Zum Chef und den fehlenden Einnahmen von Aeroflot fällt mir nun wirklich nichts ein. Mich macht es aber traurig, wenn ich an der Wohnung von Iryna, einer jungen Ukrainerin, die auch bei mir im Deutschkurs war, vorbei gehe. Ich weiß, was sie durchleidet, denn viele Angehörige und Freunde sind weiterhin in Schepetiwka, glücklicherweise nicht im direkt betroffenen Kriegsgebiet. Iryna ist wirklich sehr betrübt darüber, dass sie hier in Frieden leben kann und ihr Volk täglich Putins Terror ertragen muss. Sie ist inzwischen glücklich mit unserem iranischen Zahnarzt verheiratet – was für ein schicksalhafter Zufall. Aber mich packt schon die Wut, dass unser Land der Ukraine nur so zögerlich hilft und auch dem Iran gegenüber zu zaghaft handelt.

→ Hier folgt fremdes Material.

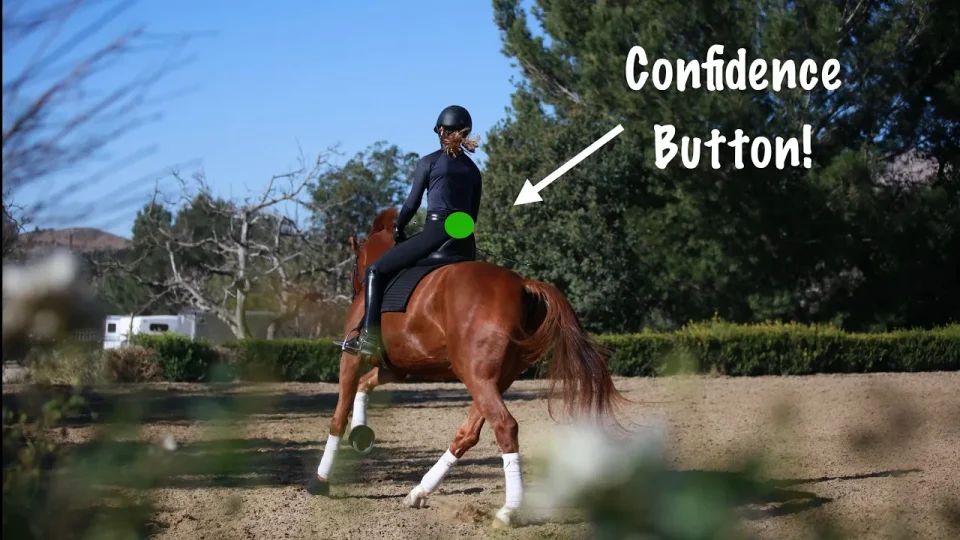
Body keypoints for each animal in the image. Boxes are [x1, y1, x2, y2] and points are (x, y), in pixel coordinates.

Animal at [308, 207, 625, 527]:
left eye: (353, 269)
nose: (354, 289)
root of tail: (522, 284)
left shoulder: (352, 357)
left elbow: (338, 416)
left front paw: (320, 480)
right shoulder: (394, 368)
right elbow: (364, 386)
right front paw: (361, 433)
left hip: (477, 377)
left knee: (504, 426)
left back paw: (507, 511)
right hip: (492, 378)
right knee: (468, 433)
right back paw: (420, 491)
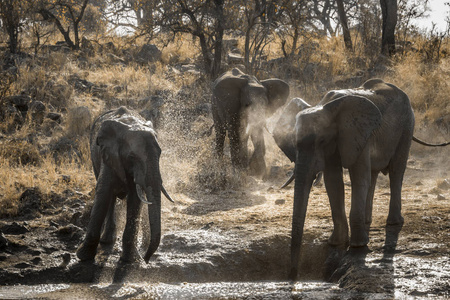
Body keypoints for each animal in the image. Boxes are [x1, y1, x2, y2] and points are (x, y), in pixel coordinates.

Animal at [76, 106, 173, 262]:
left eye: (160, 154)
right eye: (132, 157)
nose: (146, 259)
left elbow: (135, 199)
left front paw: (130, 260)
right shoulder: (108, 155)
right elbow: (103, 193)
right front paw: (83, 257)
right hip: (94, 158)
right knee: (110, 198)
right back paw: (107, 240)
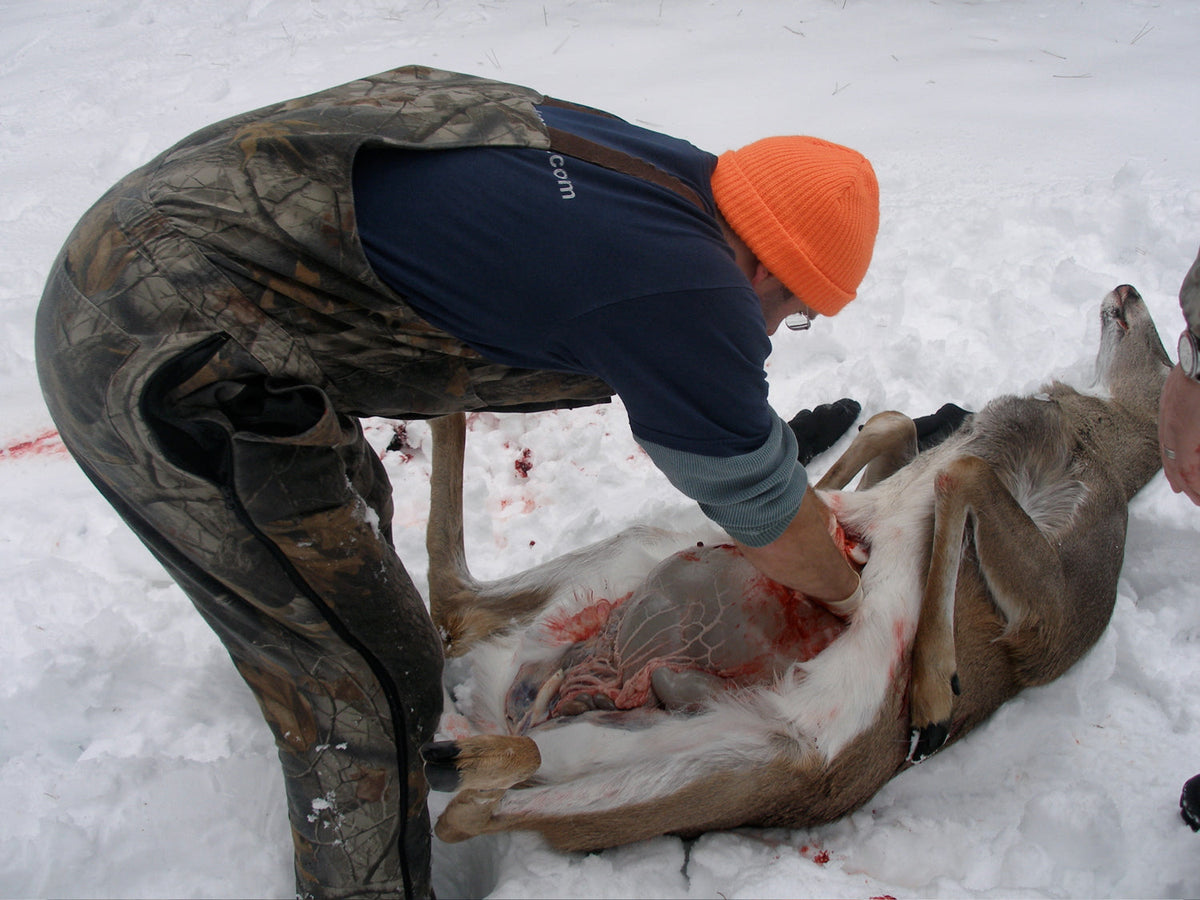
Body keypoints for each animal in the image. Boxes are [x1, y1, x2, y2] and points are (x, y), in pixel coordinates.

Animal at [417, 283, 1170, 852]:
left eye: (1170, 353)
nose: (1128, 290)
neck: (1101, 438)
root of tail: (510, 701)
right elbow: (903, 433)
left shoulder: (1058, 613)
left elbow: (954, 470)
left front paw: (932, 693)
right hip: (643, 572)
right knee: (457, 618)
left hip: (730, 764)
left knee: (468, 792)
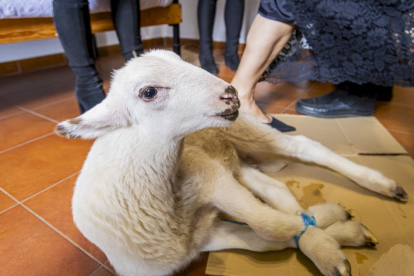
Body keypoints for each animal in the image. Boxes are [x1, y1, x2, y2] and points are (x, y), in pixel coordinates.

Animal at [55, 50, 408, 276]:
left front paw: (331, 231)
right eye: (149, 92)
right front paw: (331, 239)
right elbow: (266, 240)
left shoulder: (211, 177)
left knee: (306, 148)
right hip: (231, 156)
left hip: (244, 130)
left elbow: (269, 224)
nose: (231, 93)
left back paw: (384, 185)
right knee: (275, 189)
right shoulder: (203, 237)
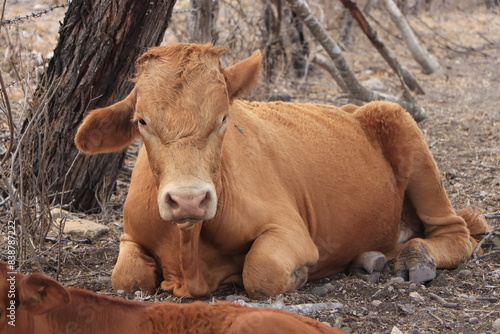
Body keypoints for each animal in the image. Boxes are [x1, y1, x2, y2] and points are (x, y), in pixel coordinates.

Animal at [74, 42, 488, 300]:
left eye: (223, 118)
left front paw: (300, 275)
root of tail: (352, 109)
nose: (188, 200)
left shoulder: (290, 229)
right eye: (142, 122)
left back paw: (415, 257)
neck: (189, 253)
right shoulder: (130, 234)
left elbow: (261, 271)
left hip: (402, 125)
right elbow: (127, 277)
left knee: (455, 231)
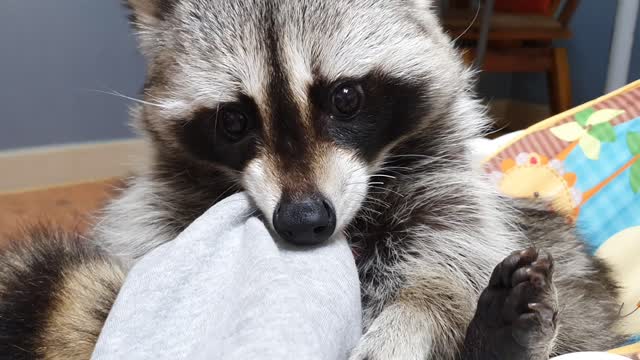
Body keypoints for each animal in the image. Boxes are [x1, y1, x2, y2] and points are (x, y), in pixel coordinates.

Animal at [0, 0, 624, 360]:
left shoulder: (447, 193)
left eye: (345, 97)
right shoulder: (154, 215)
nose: (304, 222)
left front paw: (418, 316)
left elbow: (449, 267)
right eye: (234, 121)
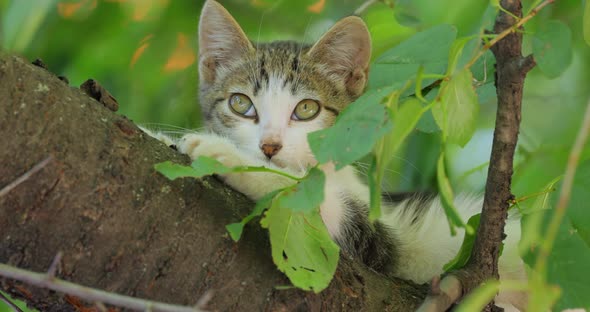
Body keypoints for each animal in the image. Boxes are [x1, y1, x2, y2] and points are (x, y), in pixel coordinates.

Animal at [148, 1, 528, 310]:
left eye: (306, 109)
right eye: (240, 104)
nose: (269, 146)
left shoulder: (377, 240)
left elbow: (313, 202)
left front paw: (221, 154)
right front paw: (160, 137)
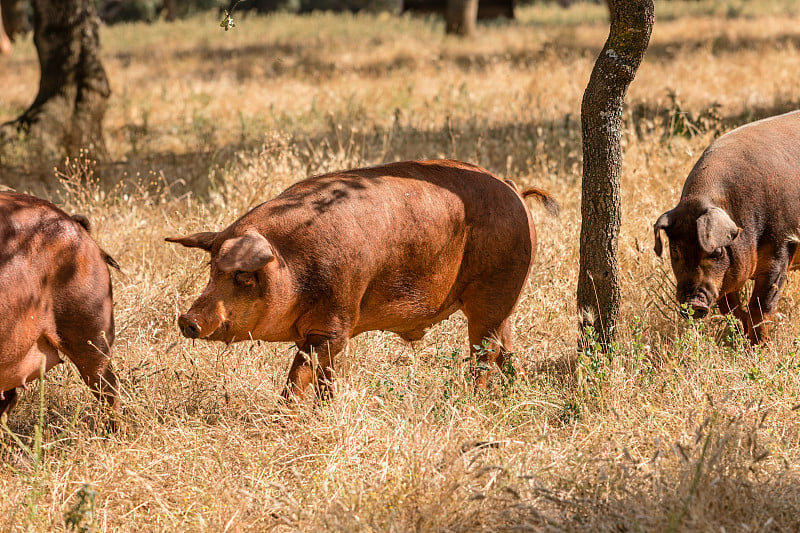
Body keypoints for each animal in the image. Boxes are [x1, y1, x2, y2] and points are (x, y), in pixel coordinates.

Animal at [169, 158, 556, 400]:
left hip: (495, 287)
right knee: (505, 346)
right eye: (212, 268)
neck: (294, 266)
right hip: (504, 299)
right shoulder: (324, 334)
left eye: (243, 276)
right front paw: (326, 409)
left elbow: (298, 377)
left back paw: (472, 400)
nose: (187, 319)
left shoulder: (334, 323)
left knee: (485, 351)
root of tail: (514, 190)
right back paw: (510, 392)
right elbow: (324, 378)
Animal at [652, 110, 800, 342]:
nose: (694, 302)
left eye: (716, 252)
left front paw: (758, 346)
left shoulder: (783, 245)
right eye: (675, 250)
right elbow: (729, 307)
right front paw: (740, 333)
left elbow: (761, 306)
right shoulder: (726, 277)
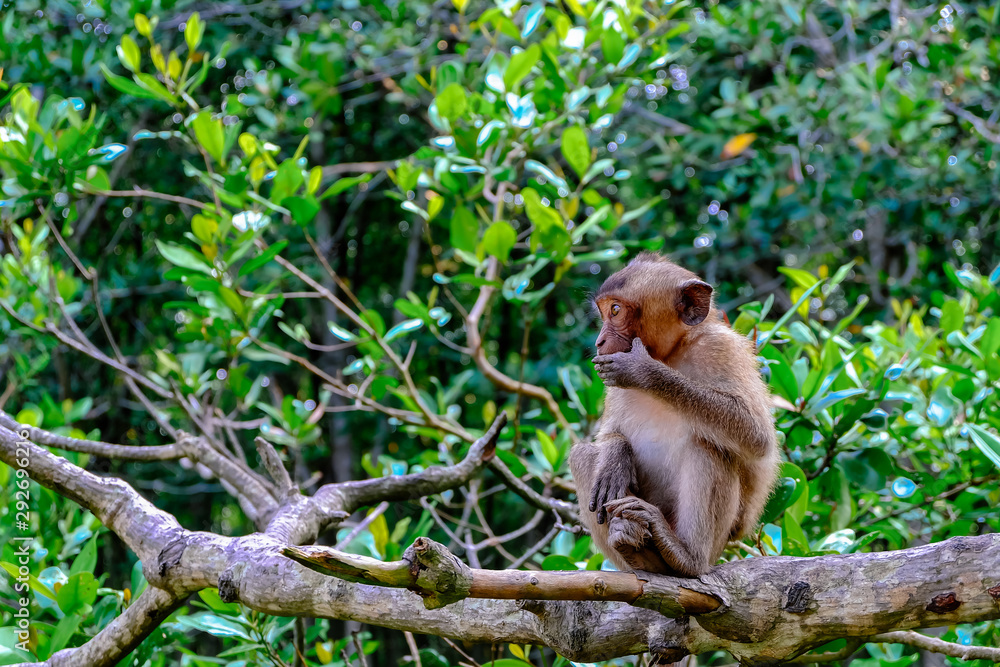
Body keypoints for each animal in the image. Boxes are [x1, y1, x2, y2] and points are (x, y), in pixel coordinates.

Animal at [569, 252, 779, 577]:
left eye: (615, 310)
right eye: (603, 312)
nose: (599, 342)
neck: (671, 354)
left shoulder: (721, 349)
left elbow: (756, 435)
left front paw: (645, 372)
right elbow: (607, 435)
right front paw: (616, 456)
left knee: (708, 446)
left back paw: (685, 557)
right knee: (582, 455)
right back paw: (640, 555)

Hat jetzt etwas länger gedauert, aber ich wollte das nicht so stehen lassen. Irgendwie hast du mich wohl missverstanden.
admin
22. November 2022 um 23:14 (UTC 2) Link zu diesem Kommentar
Sorry Eckehardt, mal wieder mein Fehler, dass dein Kommentar so lange darben musste.
Katr!n Wummel
11. November 2022 um 11:25 (UTC 2) Link zu diesem Kommentar
Ich fand "Stürme" von George Asmussen sehr beeindruckend. Erschienen im Husum Verlag.